El austero por su propia boca cae
El Movimiento de Regeneración Nacional irrumpió en la escena política mexicana hace ya varios años, encabezado por el expresidente Andrés Manuel López Obrador. Desde su origen, Morena supo jugar muy bien sus cartas comunicacionales: el nombre aludía, por un lado, al color de piel de la mayoría de los mexicanos; por otro, evocaba a la “Morena del Tepeyac”, la Virgen de Guadalupe, símbolo profundamente arraigado en la cultura nacional y respetado más allá de credos y religiones. Fue, sin duda, un golpe maestro de narrativa política.

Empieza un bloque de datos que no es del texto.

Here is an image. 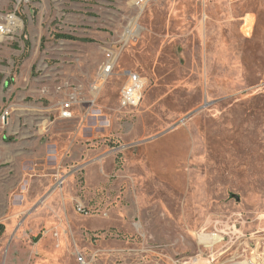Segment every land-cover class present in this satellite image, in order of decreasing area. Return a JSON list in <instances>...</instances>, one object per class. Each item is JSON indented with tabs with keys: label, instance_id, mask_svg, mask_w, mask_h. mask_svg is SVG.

Una de las banderas más visibles de Morena —heredada de los movimientos de izquierda— fue la consigna “primero los pobres” y la idea de que no puede existir un gobierno rico en un país pobre. De ahí nació la llamada “austeridad republicana”, llevada al extremo por López Obrador en lo que él mismo denominó “austeridad franciscana”. Y hay que reconocerlo: supo posicionar esa narrativa y vivirla de forma coherente, al menos durante su gestión.
Sin embargo, los años han pasado y, tras la salida de López Obrador de la Presidencia, las grietas internas se han hecho visibles. No todos dentro de Morena parecen dispuestos —o capaces— de mantener el mismo estilo de vida austero que su líder promovió. Los recientes periodos vacacionales, en medio del verano y del receso legislativo, dejaron imágenes incómodas: funcionarios, e incluso su hijo Andrés Manuel López Beltrán, captados en viajes y escenarios de lujo.
Cada quien es libre de gastar su dinero como quiera. El problema surge cuando existe la percepción —o la sospecha— de que esos lujos se pagan con recursos públicos. Pero, más allá del origen del dinero, lo que realmente erosiona la imagen del movimiento es la incongruencia. López Obrador fue un crítico implacable de quienes hacían de su vida privada un escaparate de ostentación, y hoy algunos de los suyos parecen caminar por esa misma senda.
Morena puso la vara muy alta en el discurso de la austeridad. Y cuando se coloca el listón tan arriba, la caída duele más. Este episodio es una muestra de cómo la polarización y la construcción de políticas públicas sobre narrativas rígidas tienen un costo: el día que la coherencia se quiebra, la credibilidad se desploma. Y en política, la credibilidad es la moneda más cara.